**ATTIVITÀ PROPOSTE**
A: Rispondi a queste domande sull'articolo sul test del sangue per la sindrome di Down:
(i) Su quante donne è stato condotto il test?
(ii) Quante copie del cromosoma 21 sono presenti nel sangue quando si verifica la sindrome di Down?
(iii) Dopo quanto tempo sono disponibili i risultati del test del sangue?
B: In base all'articolo sul test del sangue per la sindrome di Down, spiega in una o due frasi perché poter fare prima questo test è un vantaggio.
C: Riassumi in due frasi l'articolo sul test del sangue per la sindrome di Down.

**TESTO DA LEGGERE**
======

Sindrome di Down, arriva il test del sangue – Lo Stradone

Sindrome di Down, arriva il test del sangue

– MILANO – Un semplice esame del sangue per scoprire se un feto è affetto dalla sindrome di Down. Il test, che apre nuovi orizzonti sul fronte della medicina, è stato messo a punto da un gruppo di ricercatori californiani della Stanford University. “Basta un piccolo campione di sangue della madre – assicura Stephen Quake, il medico che guida questa ricerca – per capire se c’è traccia della malattia”. Il test, che nel giro di due-tre anni potrebbe essere disponibile negli ospedali in tutto il mondo, è stato condotto con successo su un campione di 18 donne.
A tutte è stato prelevato il sangue per verificare tracce della sindrome di Down e in nove casi il test ha definito, in maniera chiara e corretta, la presenza dell’anomalia fetale. Tutto questo senza dover ricorrere alle tecniche tradizionali della diagnosi prenatale, basate, tra l’altro, sull’amniocentesi o la villocentesi, metodologie di gran lunga più invasive. Infatti, nell’uno-due per cento dei casi è segnalato il rischio di aborto.
La sindrome di Down si verifica quando nel sangue ci sono tre copie del cromosoma 21, invece di due. E con il test californiano si va a intercettare questa anomalia. “Il nostro test – precisa Stephen Quake – è in grado di identificare e contare i frammenti del Dna ed è capace di intercettare anche il più piccolo incremento del cromosoma 21”. Tanto che il test, una volta messo a punto, servirà per scoprire anche altri difetti potenzialmente fatali per il feto come la sindrome di Edwards e di Patau, due malformazioni molto gravi e complesse.
Ora, i ricercatori californiani della Stanford University si stanno organizzando per valutare la validità del test su ampia scala, con un campione di donne molto più numeroso. “Questo test non invasivo sarà più sicuro delle tecniche usate finora – ha sottolineato Quake – oggi, in tutto il mondo, quando una donna che aspetta un figlio vuole sapere se il feto che porta in grembo è sano o affetto da sindrome di Down, si sottopone solitamente ad amniocentesi, esame che prevede l’utilizzo di un ago per andare a prelevare un piccolo campione del liquido che avvolge il feto. E tutto questo comporta un rischio abortivo”. Secondo i dati statistici del Royal College inglese di Ostetricia e Ginecologia una donna su cento, fra quelle che si sottopongono all’amniocentesi, rischia di perdere il feto. Il pericolo aumenta con il prelievo dei villi coriali e passa da uno a due casi ogni cento.
Il test che potrebbe segnare una svolta nella storia della diagnosi prenatale è, dunque, più sicuro dei metodi tradizionali e, in più, può essere effettuato alla decima settimana e non alla quindicesima come nel caso dell’amniocentesi. Non solo: i risultati sono disponibili dopo due giorni, contro le tre settimane necessarie per l’altro esame. “Fare prima questo test – osserva il dottor Quake – serve anche a garantire molto più tempo a una madre per decidere cosa fare di fronte a una eventuale anomalia”. Il test del sangue ha però messo in allarme l’Associazione internazionale che si occupa di Sindrome di Down. “Nessuno mette in discussione l’importanza di questo esame non invasivo – spiega Carol Boys, responsabile dell’associazione – ma è altrettanto importante dare informazioni precise ai genitori su cosa è questa malattia. Noi non consideriamo la sindrome di Down una buona ragione per abortire, ma riconosciamo che un test del sangue in grado di individuare tempestivamente l’anomalia dà ai genitori più tempo per riflettere e decidere”.

======

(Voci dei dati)

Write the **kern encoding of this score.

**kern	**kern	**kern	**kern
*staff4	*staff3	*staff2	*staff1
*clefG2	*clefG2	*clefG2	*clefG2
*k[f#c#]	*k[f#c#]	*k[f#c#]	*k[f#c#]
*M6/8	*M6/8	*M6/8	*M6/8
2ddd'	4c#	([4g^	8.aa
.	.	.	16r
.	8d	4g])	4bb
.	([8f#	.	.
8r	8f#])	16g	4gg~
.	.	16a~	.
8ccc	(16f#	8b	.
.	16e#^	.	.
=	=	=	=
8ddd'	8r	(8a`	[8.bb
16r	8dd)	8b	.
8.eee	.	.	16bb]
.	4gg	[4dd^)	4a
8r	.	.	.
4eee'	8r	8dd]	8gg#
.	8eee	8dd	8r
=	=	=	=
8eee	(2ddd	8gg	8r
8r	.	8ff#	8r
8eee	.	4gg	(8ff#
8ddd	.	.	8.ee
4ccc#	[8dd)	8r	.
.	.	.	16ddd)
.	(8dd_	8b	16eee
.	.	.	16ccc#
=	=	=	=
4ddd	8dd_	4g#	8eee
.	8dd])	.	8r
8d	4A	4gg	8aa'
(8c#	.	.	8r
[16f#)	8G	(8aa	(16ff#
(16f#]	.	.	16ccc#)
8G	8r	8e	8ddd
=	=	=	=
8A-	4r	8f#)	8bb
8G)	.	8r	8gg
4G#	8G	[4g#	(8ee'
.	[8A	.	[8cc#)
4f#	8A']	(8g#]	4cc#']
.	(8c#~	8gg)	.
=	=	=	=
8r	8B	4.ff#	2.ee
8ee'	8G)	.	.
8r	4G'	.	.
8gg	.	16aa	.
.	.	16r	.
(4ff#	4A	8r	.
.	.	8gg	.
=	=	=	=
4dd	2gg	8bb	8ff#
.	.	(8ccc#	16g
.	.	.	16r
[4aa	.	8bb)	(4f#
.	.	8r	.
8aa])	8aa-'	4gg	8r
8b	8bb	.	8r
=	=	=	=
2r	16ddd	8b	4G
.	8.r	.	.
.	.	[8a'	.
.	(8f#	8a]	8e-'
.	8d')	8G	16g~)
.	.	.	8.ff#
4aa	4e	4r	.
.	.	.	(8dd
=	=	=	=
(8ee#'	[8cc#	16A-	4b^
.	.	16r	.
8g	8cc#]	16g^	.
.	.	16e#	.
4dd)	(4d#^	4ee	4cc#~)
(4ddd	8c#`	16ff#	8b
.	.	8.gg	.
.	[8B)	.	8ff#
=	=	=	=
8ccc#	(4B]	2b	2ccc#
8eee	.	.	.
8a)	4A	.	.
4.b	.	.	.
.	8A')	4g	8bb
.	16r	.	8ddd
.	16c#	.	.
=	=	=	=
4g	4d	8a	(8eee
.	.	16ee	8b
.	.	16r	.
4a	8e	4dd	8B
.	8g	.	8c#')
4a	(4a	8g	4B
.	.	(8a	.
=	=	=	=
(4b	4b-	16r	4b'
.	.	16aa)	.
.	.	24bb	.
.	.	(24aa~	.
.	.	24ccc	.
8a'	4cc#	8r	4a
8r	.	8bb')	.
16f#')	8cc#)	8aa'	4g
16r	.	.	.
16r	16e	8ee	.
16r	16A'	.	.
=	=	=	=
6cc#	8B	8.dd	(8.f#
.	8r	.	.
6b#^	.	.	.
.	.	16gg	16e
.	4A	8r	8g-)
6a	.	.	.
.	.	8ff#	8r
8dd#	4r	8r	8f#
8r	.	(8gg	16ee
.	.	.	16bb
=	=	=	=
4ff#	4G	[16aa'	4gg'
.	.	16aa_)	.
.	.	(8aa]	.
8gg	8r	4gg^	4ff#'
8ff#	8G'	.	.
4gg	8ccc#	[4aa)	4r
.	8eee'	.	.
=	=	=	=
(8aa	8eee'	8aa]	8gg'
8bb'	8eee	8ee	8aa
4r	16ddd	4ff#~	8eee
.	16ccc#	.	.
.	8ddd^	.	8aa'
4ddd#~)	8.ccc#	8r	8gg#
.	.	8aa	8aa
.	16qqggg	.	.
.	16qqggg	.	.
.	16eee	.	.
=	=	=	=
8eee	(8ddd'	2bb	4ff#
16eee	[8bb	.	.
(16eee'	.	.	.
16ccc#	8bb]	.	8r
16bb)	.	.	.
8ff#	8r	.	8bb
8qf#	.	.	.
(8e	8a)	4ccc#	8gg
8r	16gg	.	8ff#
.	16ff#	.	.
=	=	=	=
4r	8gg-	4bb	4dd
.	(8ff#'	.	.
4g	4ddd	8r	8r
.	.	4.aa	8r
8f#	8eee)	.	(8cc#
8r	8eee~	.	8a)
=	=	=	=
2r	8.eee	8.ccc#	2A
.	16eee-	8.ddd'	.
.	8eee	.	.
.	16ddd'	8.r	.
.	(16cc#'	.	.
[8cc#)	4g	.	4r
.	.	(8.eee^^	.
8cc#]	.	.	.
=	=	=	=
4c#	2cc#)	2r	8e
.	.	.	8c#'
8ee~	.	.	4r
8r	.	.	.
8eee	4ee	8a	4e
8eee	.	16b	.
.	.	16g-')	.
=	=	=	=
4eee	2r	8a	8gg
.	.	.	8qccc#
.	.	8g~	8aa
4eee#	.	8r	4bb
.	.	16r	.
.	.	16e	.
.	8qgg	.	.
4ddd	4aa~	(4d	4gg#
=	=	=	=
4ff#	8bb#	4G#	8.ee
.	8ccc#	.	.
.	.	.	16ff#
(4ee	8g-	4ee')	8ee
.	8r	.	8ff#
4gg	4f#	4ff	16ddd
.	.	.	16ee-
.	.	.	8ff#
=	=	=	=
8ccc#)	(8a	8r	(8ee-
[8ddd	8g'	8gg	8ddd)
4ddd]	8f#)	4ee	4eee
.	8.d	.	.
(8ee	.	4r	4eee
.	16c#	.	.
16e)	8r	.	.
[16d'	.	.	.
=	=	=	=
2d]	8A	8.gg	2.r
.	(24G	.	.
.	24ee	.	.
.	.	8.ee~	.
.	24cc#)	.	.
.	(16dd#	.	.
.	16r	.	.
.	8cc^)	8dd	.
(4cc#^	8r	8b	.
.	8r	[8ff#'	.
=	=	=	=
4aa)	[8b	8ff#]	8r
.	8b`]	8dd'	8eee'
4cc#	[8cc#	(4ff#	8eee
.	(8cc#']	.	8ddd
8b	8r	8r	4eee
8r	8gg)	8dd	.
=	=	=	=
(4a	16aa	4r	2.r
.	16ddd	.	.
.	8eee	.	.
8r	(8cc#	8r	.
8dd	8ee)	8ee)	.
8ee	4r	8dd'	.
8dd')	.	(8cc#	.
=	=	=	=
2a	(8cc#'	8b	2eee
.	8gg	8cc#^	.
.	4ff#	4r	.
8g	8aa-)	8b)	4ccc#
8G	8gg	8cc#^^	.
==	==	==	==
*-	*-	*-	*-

======

**SOLUZIONI**
A:
(i) Su 18 donne.
(ii) Tre copie, invece di due.
(iii) Dopo due giorni.

B: Il test si può eseguire alla decima settimana invece che alla quindicesima come l'amniocentesi, e i risultati arrivano in due giorni. Secondo Quake, questo garantisce alla madre molto più tempo per decidere cosa fare di fronte a un'eventuale anomalia.

C: Ricercatori della Stanford University hanno messo a punto un test che, da un piccolo campione di sangue della madre, individua la sindrome di Down nel feto senza ricorrere all'amniocentesi o alla villocentesi, tecniche più invasive che comportano un rischio di aborto. Il test, condotto con successo su 18 donne, si può fare alla decima settimana con risultati in due giorni e verrà valutato su un campione più ampio, mentre l'Associazione internazionale che si occupa di sindrome di Down sottolinea l'importanza di dare ai genitori informazioni precise sulla malattia.